Taken together, the previous reports and the findings from this study indicate that bone composition is homogeneous in some sites and heterogeneous in others and may reflect differences in complex physiological, developmental, and genetic factors that influence bone responses to stimuli differently in the various sites. Given the mechanical and physiological complexity of trabecular bone function, these results are not easily interpreted.

This study presents an assessment of the distribution of trabecular density in the human skeleton; but it has some limitations that cannot be ignored. Those limitations are twofold: (i) the method used is not directly comparable to what some have obtained directly using micro-CT, DEXA, and QCT imaging, some of which account for bone volume fraction and others for bone mineral density; however, the bone variables measured in this study and other studies are related; (ii) it assessed trabecular density in one population (n = 20), an industrial one; the observed density patterns may vary according to broad activity patterns.

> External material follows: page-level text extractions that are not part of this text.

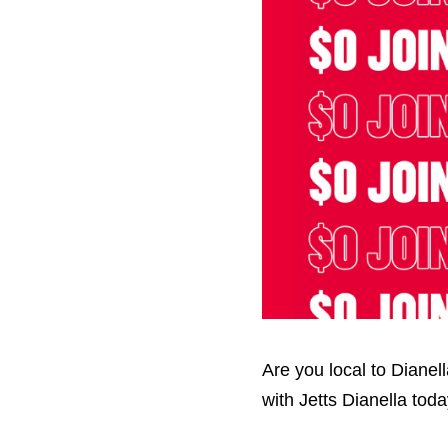
Hit enter to search or ESC to close
Are you local to Diane
with Jetts Dianella tod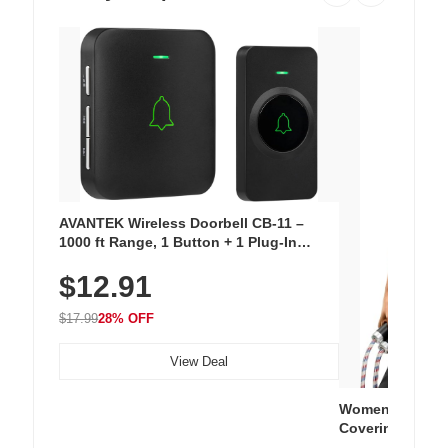
AVANTEK Wireless Doorbell CB-11 –
1000 ft Range, 1 Button + 1 Plug-In
Receiver, 115 dB Volume, LED Flash, 52
$12.91
Chimes, Waterproof, 3-Year Battery
$17.99
28% OFF
View Deal
Women's Workou
Covering Length
Tops, Lightweig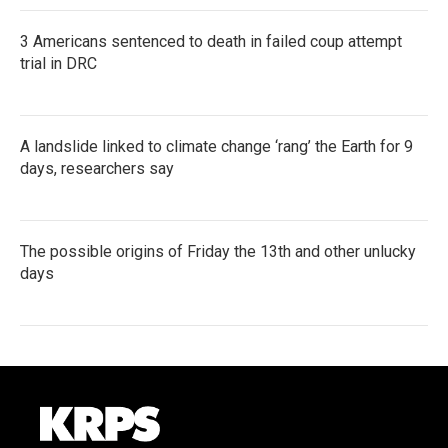
3 Americans sentenced to death in failed coup attempt
trial in DRC
A landslide linked to climate change ‘rang’ the Earth for 9
days, researchers say
The possible origins of Friday the 13th and other unlucky
days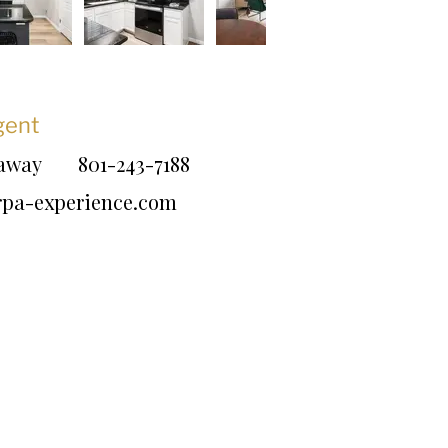
gent
daway
801-243-7188
rpa-experience.com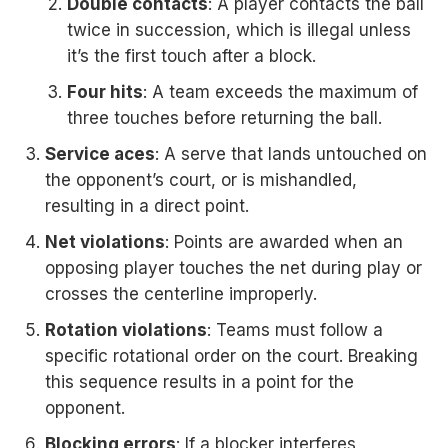
Double contacts
: A player contacts the ball
twice in succession, which is illegal unless
it’s the first touch after a block.
Four hits
: A team exceeds the maximum of
three touches before returning the ball.
Service aces
: A serve that lands untouched on
the opponent’s court, or is mishandled,
resulting in a direct point.
Net violations
: Points are awarded when an
opposing player touches the net during play or
crosses the centerline improperly.
Rotation violations
: Teams must follow a
specific rotational order on the court. Breaking
this sequence results in a point for the
opponent.
Blocking errors
: If a blocker interferes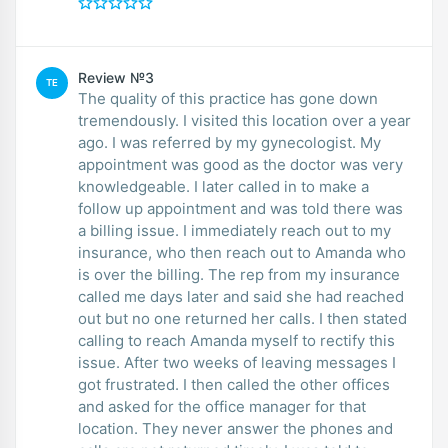
Review №3
TE
The quality of this practice has gone down
tremendously. I visited this location over a year
ago. I was referred by my gynecologist. My
appointment was good as the doctor was very
knowledgeable. I later called in to make a
follow up appointment and was told there was
a billing issue. I immediately reach out to my
insurance, who then reach out to Amanda who
is over the billing. The rep from my insurance
called me days later and said she had reached
out but no one returned her calls. I then stated
calling to reach Amanda myself to rectify this
issue. After two weeks of leaving messages I
got frustrated. I then called the other offices
and asked for the office manager for that
location. They never answer the phones and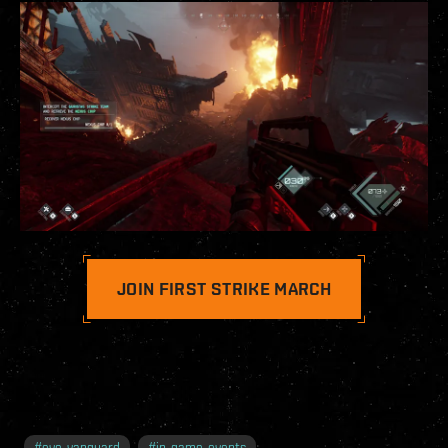
JOIN FIRST STRIKE MARCH
#
eve-vanguard
#
in-game-events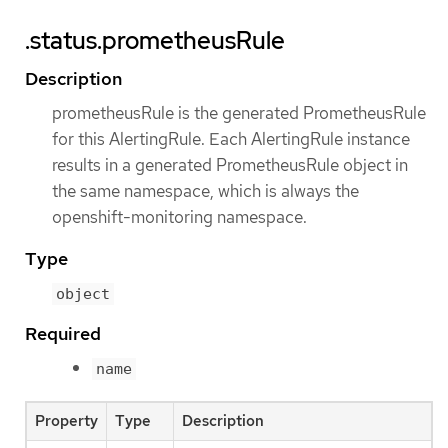
.status.prometheusRule
Description
prometheusRule is the generated PrometheusRule
for this AlertingRule. Each AlertingRule instance
results in a generated PrometheusRule object in
the same namespace, which is always the
openshift-monitoring namespace.
Type
object
Required
name
Property
Type
Description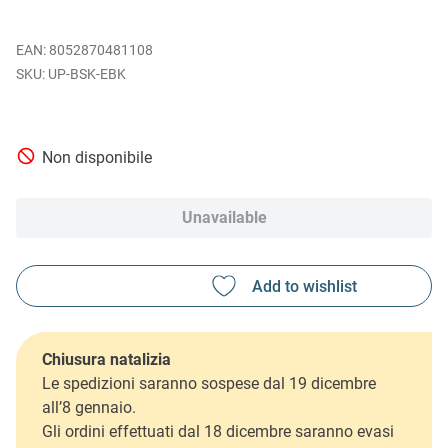
EAN
:
8052870481108
UP-BSK-EBK
Non disponibile
Unavailable
Chiusura natalizia
Le spedizioni saranno sospese dal 19 dicembre
all’8 gennaio.
Gli ordini effettuati dal 18 dicembre saranno evasi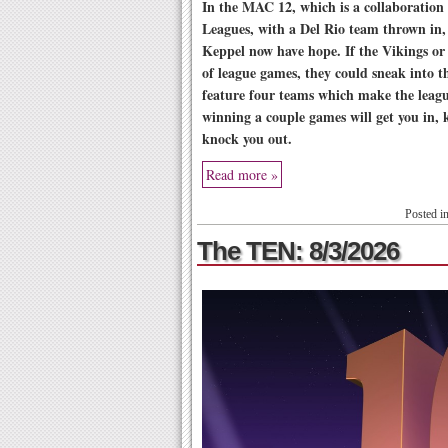
In the MAC 12, which is a collaboration
Leagues, with a Del Rio team thrown in
Keppel now have hope. If the Vikings or
of league games, they could sneak into th
feature four teams which make the leag
winning a couple games will get you in, 
knock you out.
Read more »
Posted i
The TEN: 8/3/2026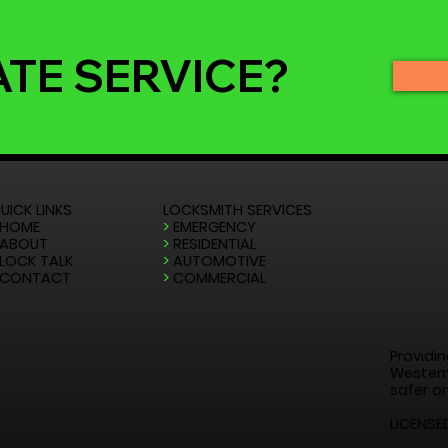
ATE SERVICE?
UICK LINKS
LOCKSMITH SERVICES
HOME
>
EMERGENCY
ABOUT
>
RESIDENTIAL
LOCK TALK
>
AUTOMOTIVE
CONTACT
>
COMMERCIAL
Providin
Western
safer on
LICENSE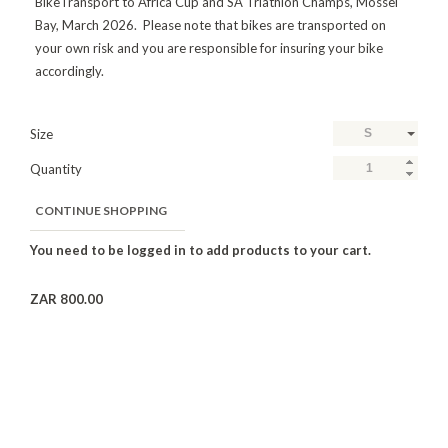
BikeTransport to Africa Cup and SA Triathlon Champs, Mossel
Bay, March 2026. Please note that bikes are transported on
your own risk and you are responsible for insuring your bike
accordingly.
Size
S
Quantity
CONTINUE SHOPPING
ZAR 800.00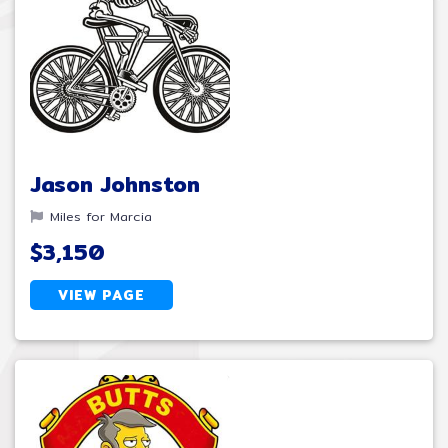
Jason Johnston
Miles for Marcia
$3,150
VIEW PAGE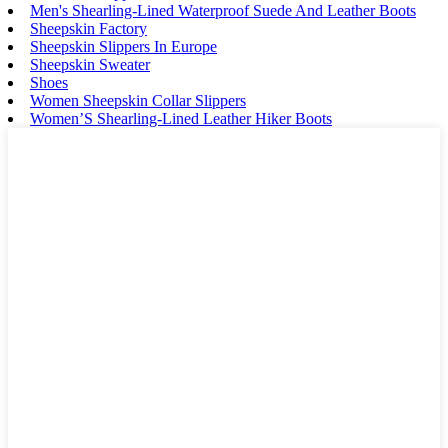
Men's Shearling-Lined Waterproof Suede And Leather Boots
Sheepskin Factory
Sheepskin Slippers In Europe
Sheepskin Sweater
Shoes
Women Sheepskin Collar Slippers
Women’S Shearling-Lined Leather Hiker Boots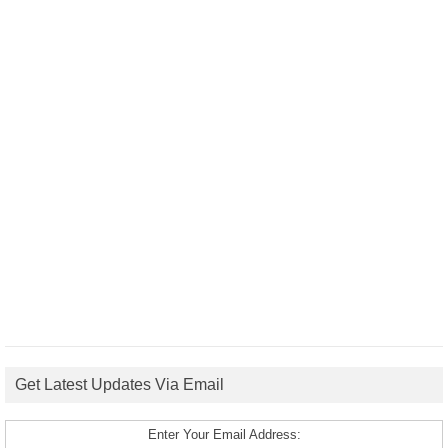
Get Latest Updates Via Email
Enter Your Email Address: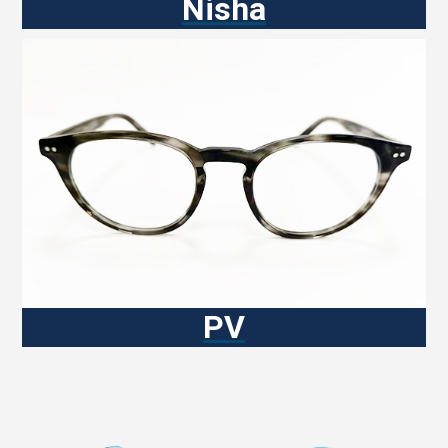
Nisha
PV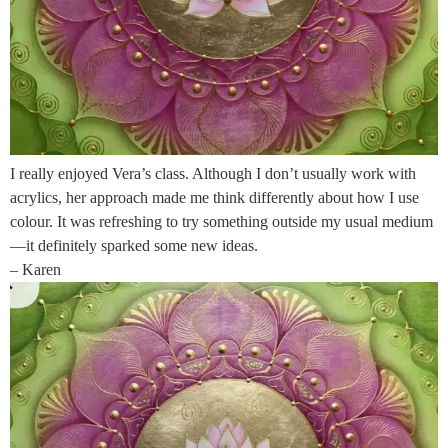
I really enjoyed Vera’s class. Although I don’t usually work with
acrylics, her approach made me think differently about how I use
colour. It was refreshing to try something outside my usual medium
—it definitely sparked some new ideas.
– Karen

In conclusion, this study examined the distribution of trabecular density in the human skeleton and the legitimacy of utilizing density values of one site as a representative of another. The results reveal a complex pattern that is both consistent and inconsistent with previous work. They show a pattern among healthy individuals in which few sites have high trabecular density while the majority of sites sampled are somewhat similar, albeit with no obvious correlations. This suggests that these sites are not necessarily accurate indicators of loading and fracture susceptibility in other skeletal sites.

Competing Interests

The author declares that they have no competing interests.